Note: It is important to give the segment a name (though this parameter is optional, you should choose a unique name for each segment). Naming segments assists the assembler in keeping track of exactly which parts of your code are initialized and uninitialized.

If you now go back and have a close look at the vcs.h file, you may begin to understand exactly how the values for all of the TIA registers are actually defined/calculated. Yes, they're defined as an uninitialized segment starting at a specific location. Typically this start-location is 0, and each register is assigned one byte. We keep the register symbols in the correct order and let DASM work out the addresses for us. There's a reason for this—to do with bankswitching cartridge formats—but the general lesson here is that it's nice to let DASM do the work for us—particularly when defining variables—and let it worry about the actual addresses of stuff—we just tell it the size.

One final word on the SEG pseudo-op. Though it is not strictly necessary, all of our code uses it. Without the .U extension, SEG will create binary data for our ROM. With the .U, SEG just allows DASM to populate its symbol table with names/values.

So from now on, let's define variables 'the proper way'. We'll use an uninitialized segment starting at $80, and give each variable a size using the 'ds' pseudo-op. And don't forget after our variable definitions to place another 'SEG' which will effectively tell DASM to start generating binary ROM data. Here's an example…


  SEG.U vars  ; the label "vars" will appear in our symbol
              ; table's segment list
  ORG $80     ; start of RAM

Variable ds 1  ; a 1-byte variable





    SEG    ; end of uninitialized segment - start of ROM binary

    ORG $F000
; code....

Variable Overlays

This is as good a place as any to mention variable overlays. This is a handy 'trick' you can use to re-use RAM by assigning different usage (=meaning) to RAM locations based on the premise that some RAM locations are only needed for some parts of a game, and some for others. If you have two variables which do not clash in terms of the area in the code they are used, then there's no real reason why those variables can't use the same RAM location.

Stella List Posting

Here's my original post to the stella list on this issue (7/Feb/2001).

As I'm trying to optimize RAM usage, I'd been using a general scratchpad variable ('temp') and using that in the code wherever I need to. I managed the allocation and meaning of the variables manually. That is, I might know that 'temp+1' is the variable for the line #, etc., etc. It works, but it is prone to error.

So, I was thinking of a better way, and came up with this...


    org $80   ; start of our overlay section

temp        ds 8           ; general area for variable overlays

   ; other RAM variable declarations here....




   ; and now come the 'overlays'... these effectively use the
   ; 'temp' RAM location, referenced by other names...



   ; overlay section 1

    org temp         ; <--- this is the bit that is the trick


overlayvar1    ds 1        ; effectively 'temp'

overlayvar2    ds 2        ; effectively 'temp+1'

overlayvar3    ds 2        ; effectively 'temp+3'



   ; overlay section 2

    org temp                ; ANOTHER overlay on the 'temp'

variable

linecounter    ds 1         ; effectively 'temp'

indirect        ds 2         ; effectively 'temp+1'

   ; etc...

What to work on:
**a.** According to the passage on DASM segments, what does SEG do when the .U extension is left off?
**b.** Summarize the passage on DASM segments in two sentences.
**c.** Write the next part of the passage on DASM segments, picking up after its final line.

Stored data:
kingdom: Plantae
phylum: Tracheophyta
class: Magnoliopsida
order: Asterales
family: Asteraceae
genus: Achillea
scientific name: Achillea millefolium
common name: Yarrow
---
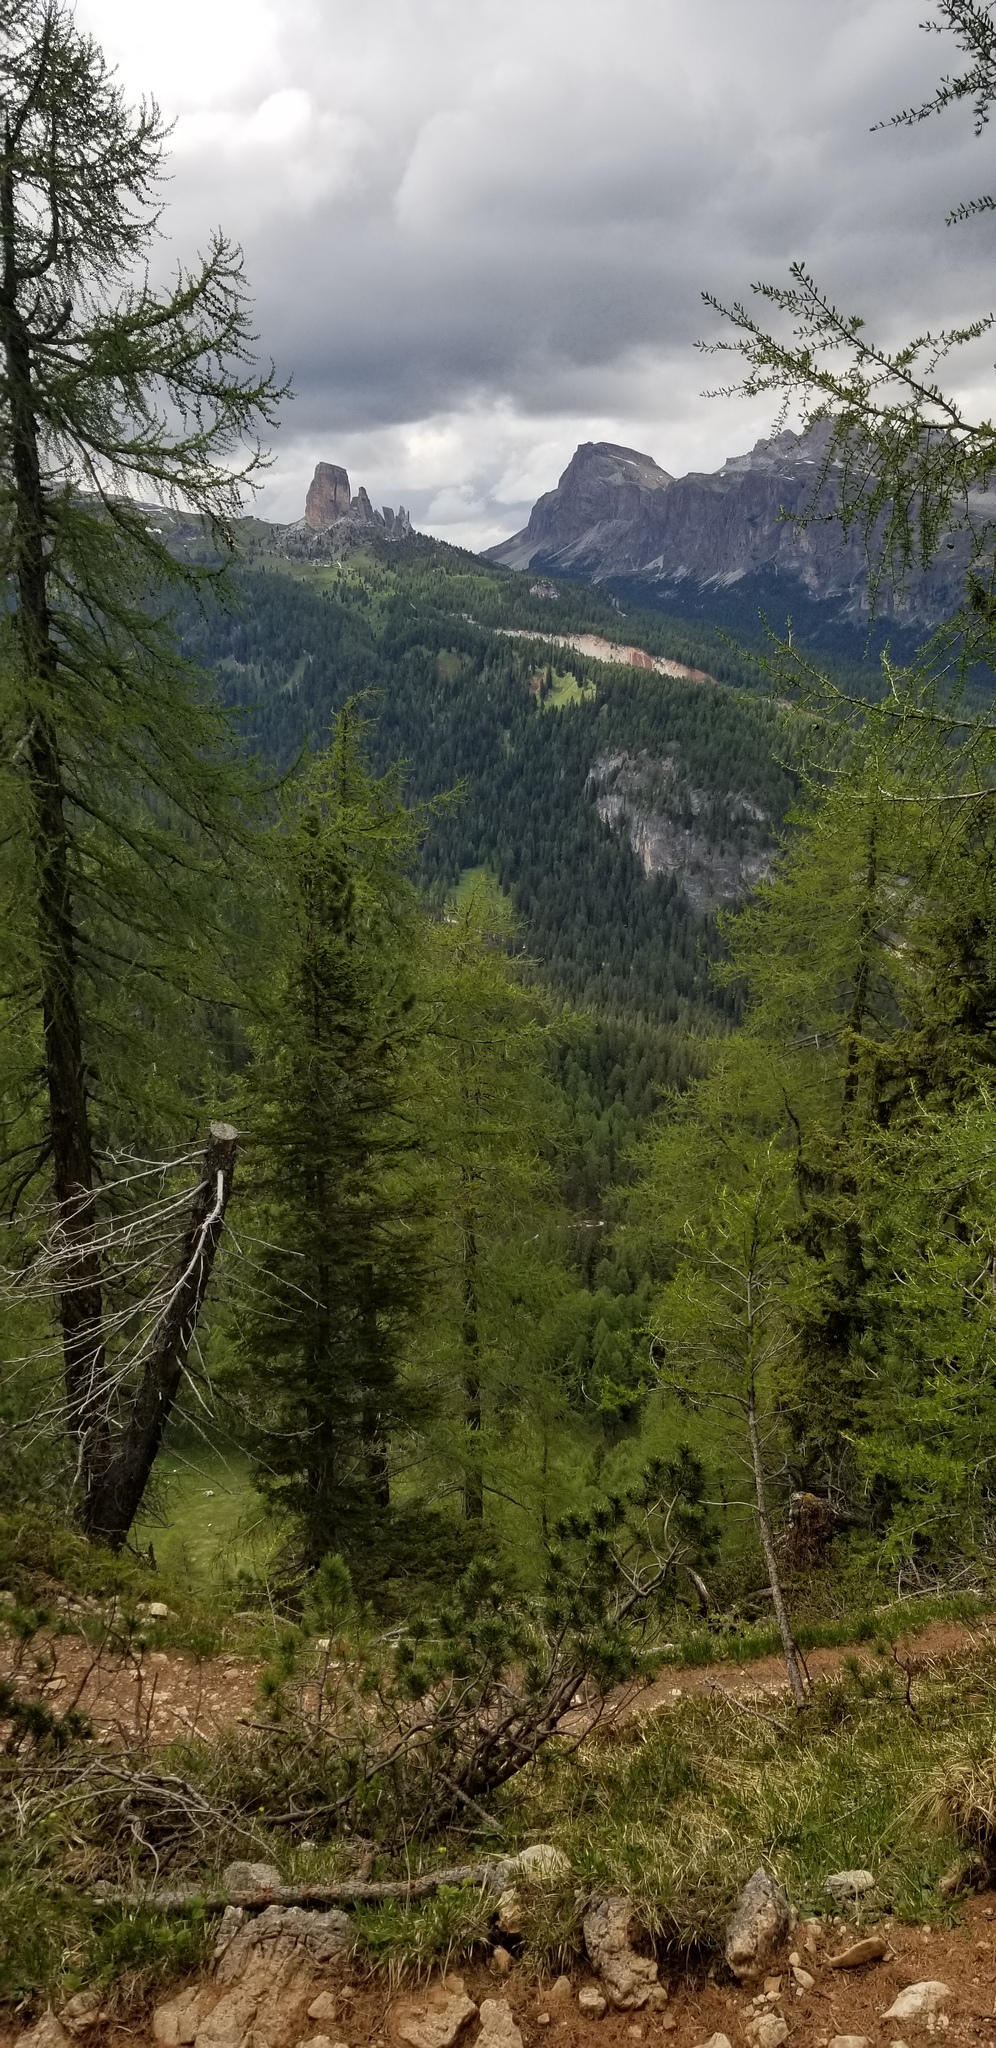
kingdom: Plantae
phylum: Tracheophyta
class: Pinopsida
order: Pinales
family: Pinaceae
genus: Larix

Responses to the exercise:
**a.** It creates binary data for the ROM.

**b.** The passage recommends defining variables in an uninitialized segment starting at $80, giving each one a size with the ds pseudo-op so that DASM works out the addresses, and then placing another SEG to start generating ROM binary data. It also describes variable overlays, which reuse a RAM location for variables that do not clash in the code, by setting org back to a general 'temp' area at the start of each overlay section.

**c.**
   ; overlay section 3

    org temp

sect3var        ds 8

   ; can't add more in this overlay (#3) as it's already
   ; used all of temp's size

This all works fine... as long as you remember that when you are using variables in overlays, you can't use two different overlays at the same time. That is, the same routine (or section of code) CANNOT use variables in overlay section 1 AND overlay section 2. It's not that much of a restriction, and allows you to use nice variable names throughout your code.

Just be careful your overlays don't get bigger than the general area allocated for each section.

The advantages of this system are that you can CLEARLY see what your variables are, and you only have to change sizes/declarations/usage in a single place (the RAM overlay declaration) … not hunt through your code when you decide to change usage.

/end of posting to stella

To summarize, we declare one 'variable' which is a block of RAM which is used for sharing RAM. This is our overlay section. We then declare each of our Overlays by setting the origin to the start of the overlay section and define new variables. This works because the assembler is generating an UNINITIALIZED segment for our RAM variables. What that means is that we're just using the assembler to assign values to labels (to its symbols), but not actually generating ROM data. So each overlay section starts in the same spot, and defines variables (ie: assigns addresses to labels) starting at that spot. We essentially share RAM locations for those variables, with other variables which are also defined the same way.

I've used this technique now for many demos. It can give the effect of dramatically increasing available RAM. Just have to be careful that you don't try and use two variables sharing the same location at any time. With a bit of careful management it comes naturally.

Here's a generic 'shell' with comments I use for overlay RAM variables...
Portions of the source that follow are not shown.